==== AUSGEWÄHLTER TEXT

Morgenstimmung an der Landwirtschaftsstraße von Herzberg (Mark) nach Schönberg

Die Charkiwer Dichterin Natalia Sidlar-Dubowa habe ich hier schon wiederholt erwähnt. Sie beeindruckt mich durch ihr unermüdliches Engagement in der Dichtergruppe Gesamtukrainische Poetische Familie und mit ihrem aufopfernden, zivilen Einsatz zur Unterstützung von Soldaten und Binnenflüchtlingen. Seit einiger Zeit ist sie selbst Binnenflüchtling. Ihre Texte gehen mir sehr nah. Neulich, am 4. April, ihrem Geburtstag, verfasste sie folgendes Gedicht:

 

Und es kühlt ab der Frühling vor Schmerz:

Als seine Schönheit erblüht.

Schon wieder muss er empfangen den Krieg,

Wo der friedliche Tag in Tränen steht.

 

Wo den blauen Himmel die Wolken verdecken,

Nicht können sie retten vor diesen Raketen.

Kinder wurden zu Engeln … Die Eltern weinten.

Und die Medien beschrieben ein neues Sujet.

 

Der Frühling in Trauer in Kryvyi Rih,

Cherson ward erschreckt vom Lande der Mörder.

Erstorben ist meine Stadt im Alarm …

Leuchtender Nachthimmel … Ein Haufen Hülsen …

 

4.04.2025

Natalia Sidlar-Dubova

#Charkiv_Wir_sind_Ukraine_Krieg

 

 

І студеніє весна від болю:

Коли квітує її краса.

Зустрілась вкотре вона з війною,

Де мирна днина стоїть в сльозах,

 

Де синє небо закрили хмари,

Що не врятують від цих ракет.

Заянголило... Батьки ридали.

А ЗМІ писали новий сюжет.

 

Весна в зажурі в Кривому Розі,

Херсон лякає країна вбивць.

Завмерло місто моє в тривозі...

Нічна заграва і... купа гільз...

========
==== BEREITGESTELLTE DATEN

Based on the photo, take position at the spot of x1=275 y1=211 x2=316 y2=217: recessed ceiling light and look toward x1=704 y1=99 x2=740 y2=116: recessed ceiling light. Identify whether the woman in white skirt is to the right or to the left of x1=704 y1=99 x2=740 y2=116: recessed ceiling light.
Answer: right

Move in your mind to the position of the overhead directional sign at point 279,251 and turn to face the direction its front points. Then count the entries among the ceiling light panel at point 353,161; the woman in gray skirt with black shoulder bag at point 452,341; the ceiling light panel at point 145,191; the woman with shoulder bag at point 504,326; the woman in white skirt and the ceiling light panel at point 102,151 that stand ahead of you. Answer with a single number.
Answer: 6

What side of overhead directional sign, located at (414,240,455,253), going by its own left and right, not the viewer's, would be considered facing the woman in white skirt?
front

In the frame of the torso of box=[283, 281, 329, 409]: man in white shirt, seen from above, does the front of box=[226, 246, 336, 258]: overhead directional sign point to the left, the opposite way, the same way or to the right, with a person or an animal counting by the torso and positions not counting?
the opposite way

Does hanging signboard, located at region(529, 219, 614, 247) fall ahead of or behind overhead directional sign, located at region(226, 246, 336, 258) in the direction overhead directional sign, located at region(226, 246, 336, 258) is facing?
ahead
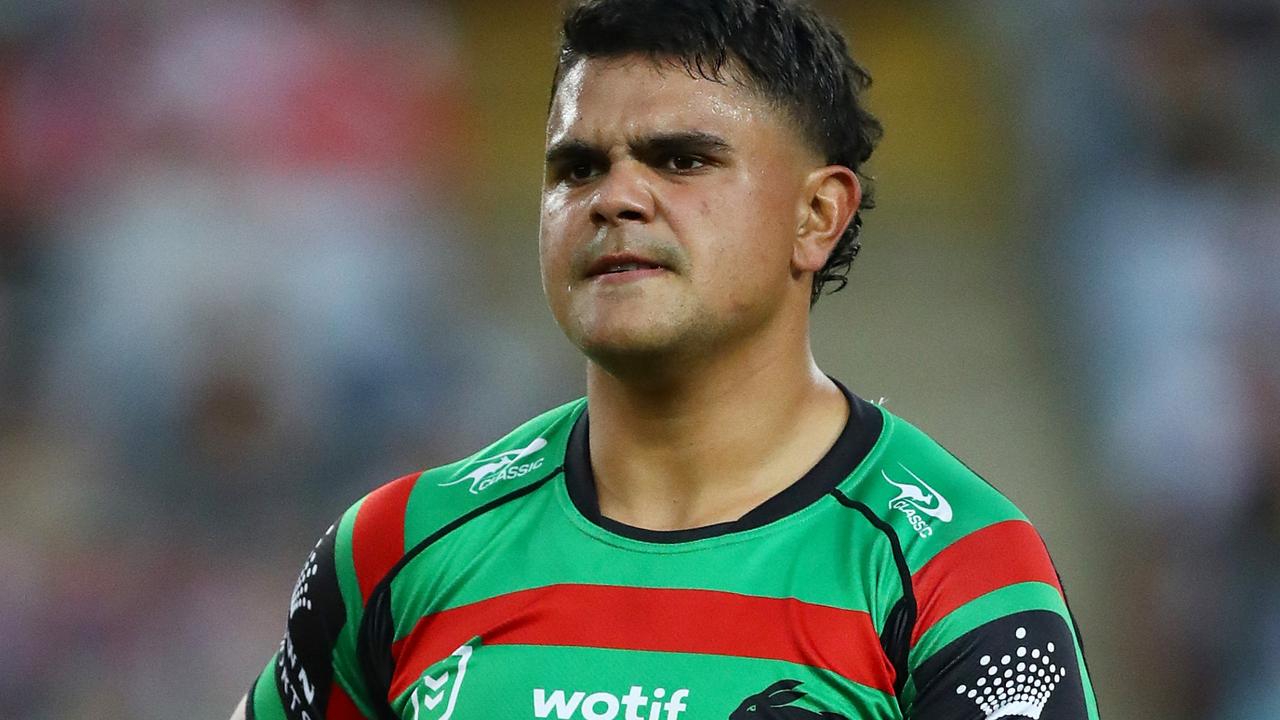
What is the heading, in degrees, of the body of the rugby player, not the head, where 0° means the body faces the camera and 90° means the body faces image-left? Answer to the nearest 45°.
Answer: approximately 45°
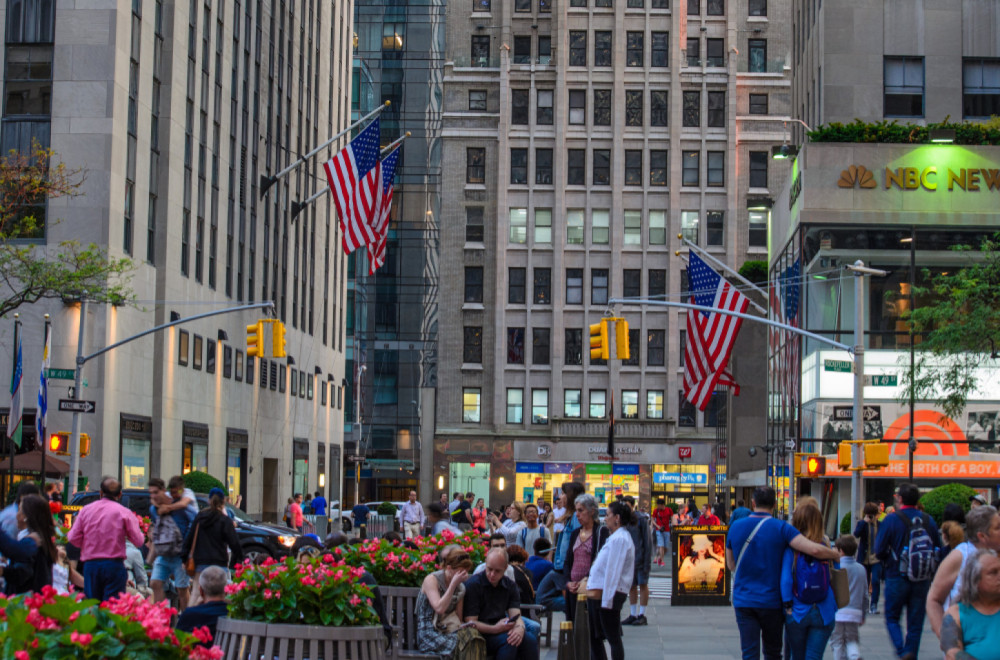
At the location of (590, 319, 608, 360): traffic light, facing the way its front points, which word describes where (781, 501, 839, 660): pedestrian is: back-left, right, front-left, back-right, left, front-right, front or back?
left

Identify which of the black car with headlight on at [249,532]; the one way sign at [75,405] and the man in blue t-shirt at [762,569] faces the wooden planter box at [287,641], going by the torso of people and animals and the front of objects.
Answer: the one way sign

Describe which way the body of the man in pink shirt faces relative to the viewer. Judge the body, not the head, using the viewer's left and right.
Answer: facing away from the viewer

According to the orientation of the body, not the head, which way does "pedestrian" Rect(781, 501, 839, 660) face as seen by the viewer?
away from the camera

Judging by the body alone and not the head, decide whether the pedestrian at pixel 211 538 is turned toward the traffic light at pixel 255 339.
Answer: yes

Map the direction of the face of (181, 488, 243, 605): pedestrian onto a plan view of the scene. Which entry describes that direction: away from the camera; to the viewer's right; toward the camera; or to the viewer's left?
away from the camera

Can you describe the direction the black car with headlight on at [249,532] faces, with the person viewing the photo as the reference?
facing to the right of the viewer

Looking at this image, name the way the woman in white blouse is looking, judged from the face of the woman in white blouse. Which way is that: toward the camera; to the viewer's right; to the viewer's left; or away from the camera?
to the viewer's left

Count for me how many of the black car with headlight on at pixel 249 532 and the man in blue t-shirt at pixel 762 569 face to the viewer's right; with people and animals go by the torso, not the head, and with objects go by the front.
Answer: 1

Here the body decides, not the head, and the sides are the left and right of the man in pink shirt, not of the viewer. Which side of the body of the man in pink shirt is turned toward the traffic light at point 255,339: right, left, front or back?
front

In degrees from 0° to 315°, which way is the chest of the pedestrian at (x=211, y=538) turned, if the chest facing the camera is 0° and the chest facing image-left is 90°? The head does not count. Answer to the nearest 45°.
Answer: approximately 180°

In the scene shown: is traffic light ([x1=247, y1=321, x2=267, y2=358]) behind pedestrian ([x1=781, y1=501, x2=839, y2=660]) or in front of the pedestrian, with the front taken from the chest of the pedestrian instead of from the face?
in front

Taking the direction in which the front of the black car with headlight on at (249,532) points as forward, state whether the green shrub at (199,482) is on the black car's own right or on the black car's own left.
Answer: on the black car's own left

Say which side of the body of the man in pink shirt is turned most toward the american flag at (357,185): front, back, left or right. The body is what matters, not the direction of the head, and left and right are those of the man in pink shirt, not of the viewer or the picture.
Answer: front
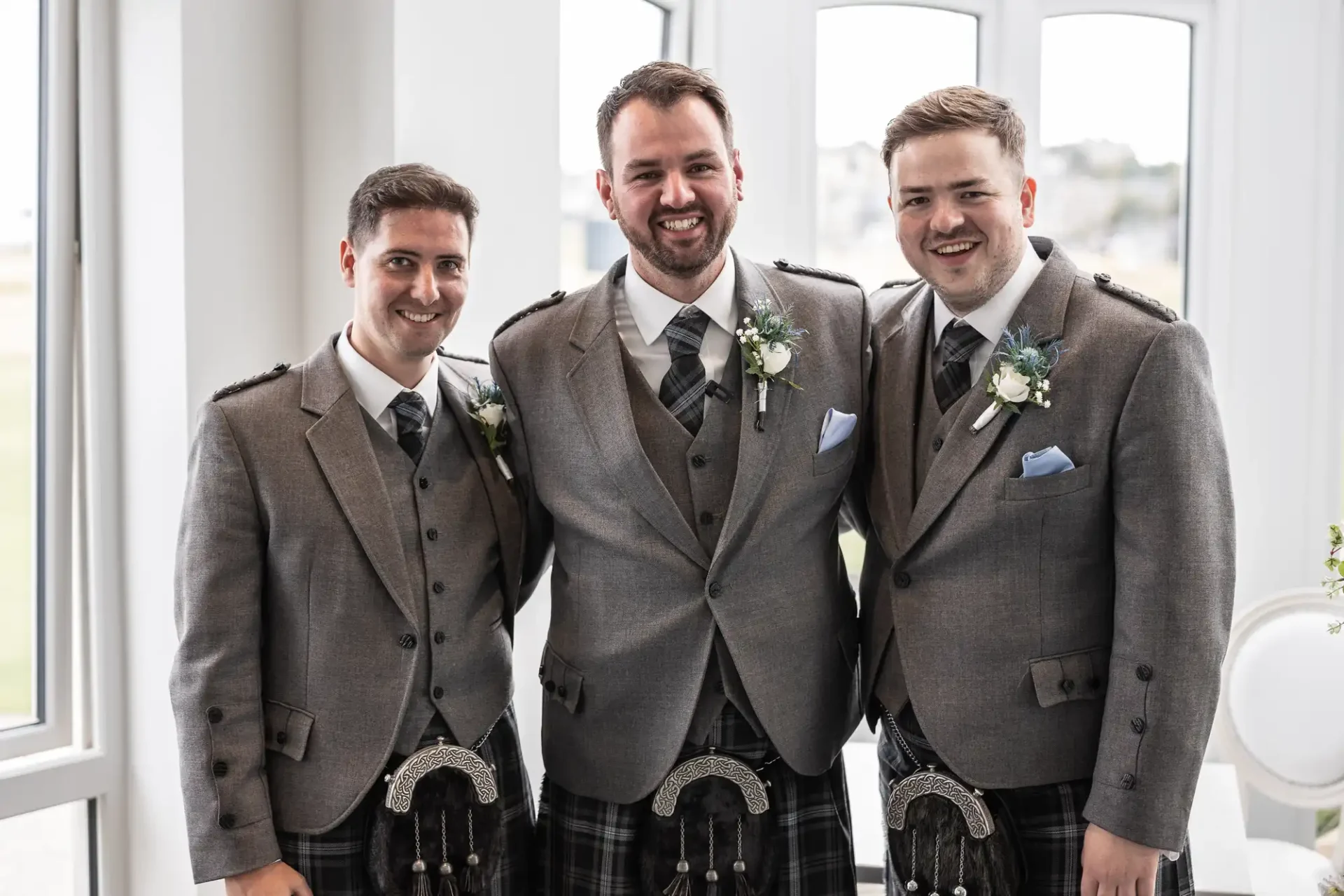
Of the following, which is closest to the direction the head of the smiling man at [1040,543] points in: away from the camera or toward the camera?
toward the camera

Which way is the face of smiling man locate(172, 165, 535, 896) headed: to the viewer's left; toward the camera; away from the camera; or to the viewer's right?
toward the camera

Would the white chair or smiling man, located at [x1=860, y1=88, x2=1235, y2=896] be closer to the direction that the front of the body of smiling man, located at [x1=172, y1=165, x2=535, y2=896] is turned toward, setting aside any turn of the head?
the smiling man

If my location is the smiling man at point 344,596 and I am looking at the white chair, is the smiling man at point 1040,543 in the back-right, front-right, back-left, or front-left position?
front-right

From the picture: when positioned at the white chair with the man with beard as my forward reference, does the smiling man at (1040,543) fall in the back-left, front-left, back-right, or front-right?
front-left

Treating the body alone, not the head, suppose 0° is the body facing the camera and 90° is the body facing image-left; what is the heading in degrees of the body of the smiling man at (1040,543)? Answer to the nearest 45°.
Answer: approximately 45°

========

# [WAS ZU TUN IST]
Übersetze aus dem Text über die Charkiwer Dichterin den Satz „Seit einiger Zeit ist sie selbst Binnenflüchtling.“ ins Englische.

# [LÖSUNG]
For some time now, she has herself been an internally displaced person.